Required actions:
- A) According to the forum discussion below, why does the writer think it would be great to have Akos help with Rosetta? Answer in one to three sentences.
- B) Render this sentence from the forum discussion below in Spanish: "I do remember a few weeks ago that he expressed interest in trying to optimize Rosetta."

Study text:
+ + + +

Aglarond, I agree with you. I was on the Einstein boards a few days ago and it was stated by Bernd Machenschalk, a project developer, that they hired him a consultant from the project. In fact, during the time of his posting, Akos was sitting next to Bernd looking over the code.

I do remember a few weeks ago that he expressed interest in trying to optimize Rosetta.

It would be great to have him. Because of his S41.06 client, my crunch time for a 'long' Einstein unit now hovers in the 45 - 48 minutes range, compared to about 2 hours 45 minutes and more with the standard client. If he could bring his magic here now, I think it would be very good considering CASP has started.

I posted this idea on other thread, but now I think it belongs here:
What about kindly asking Akos Fekete, who made optimizations on Einstein, if he could look at Rosetta and try to make optimizations here? Although, it may be necessary to pay him for his effort, as he is rather busy.



I have suggested to Dr. Baker (more than once) that he consider having one or more of the prominent "optimizers" assist the project by looking over the code. There is movement on this front, but there are issues that impact this process, and they cannot be ignored.

+ + + +

Material provided:
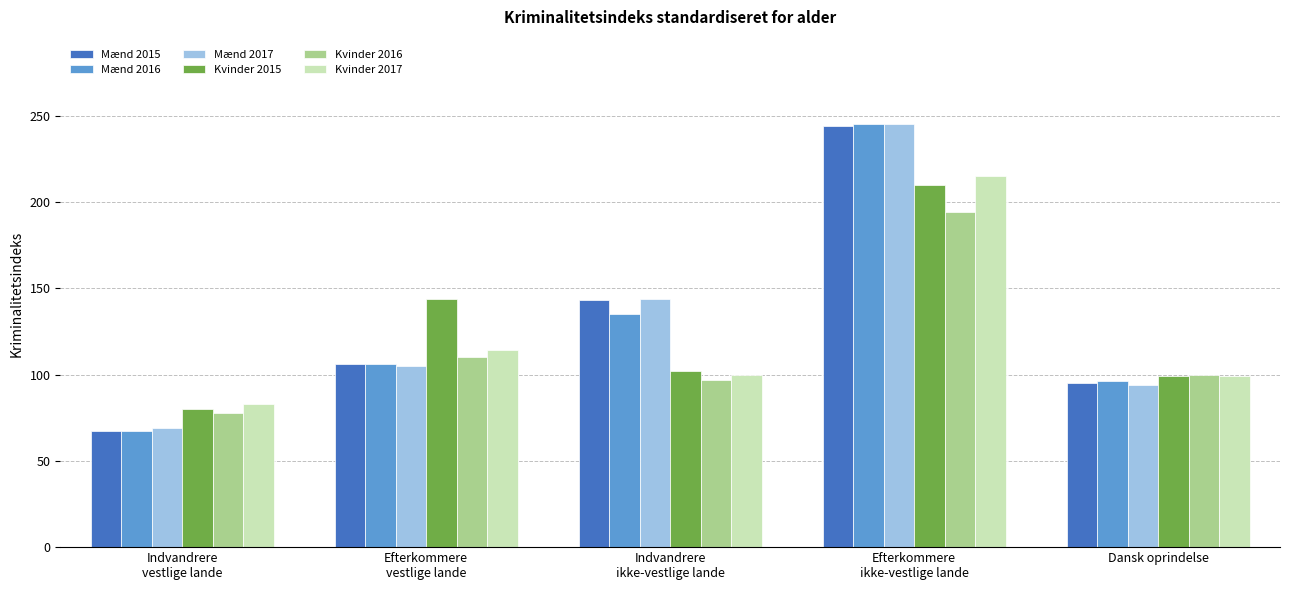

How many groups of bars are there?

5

+ + + +

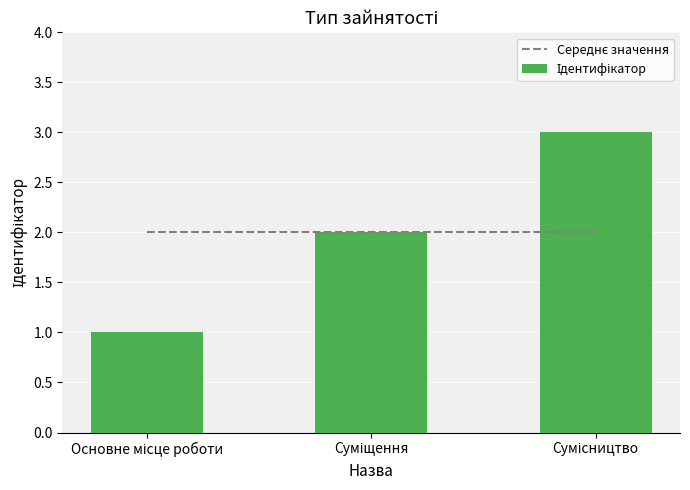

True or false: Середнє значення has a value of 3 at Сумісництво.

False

+ + + +

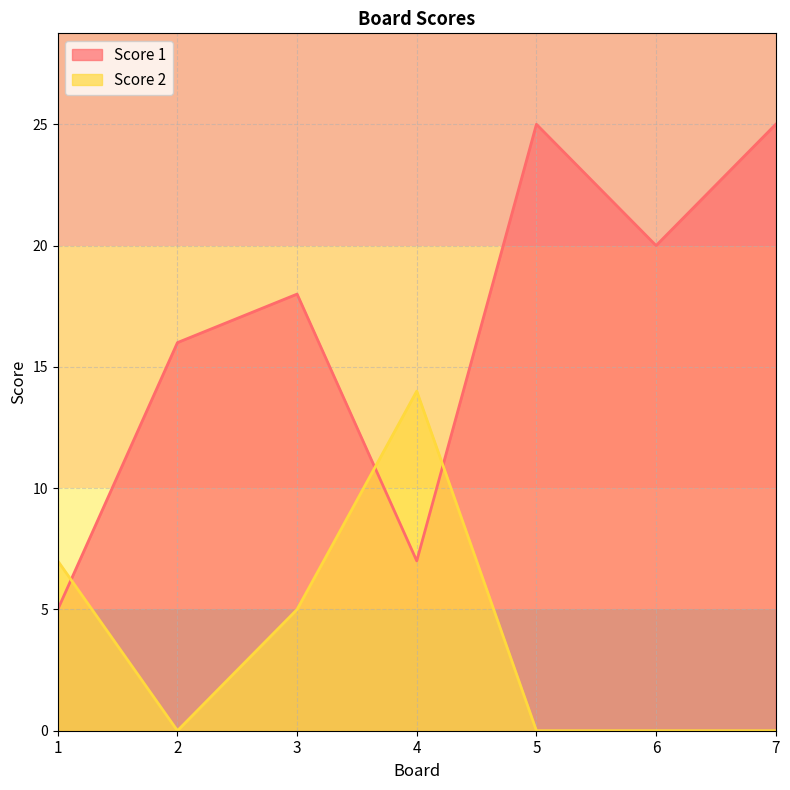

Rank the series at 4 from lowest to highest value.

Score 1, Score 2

+ + + +

Per-task outputs:
- A) Akos's S41.06 client cut the writer's crunch time for a "long" Einstein unit to about 45 to 48 minutes, compared with about 2 hours 45 minutes or more with the standard client. The writer also considers his help especially worthwhile now that CASP has started.

- B) Sí recuerdo que hace unas semanas él expresó interés en intentar optimizar Rosetta.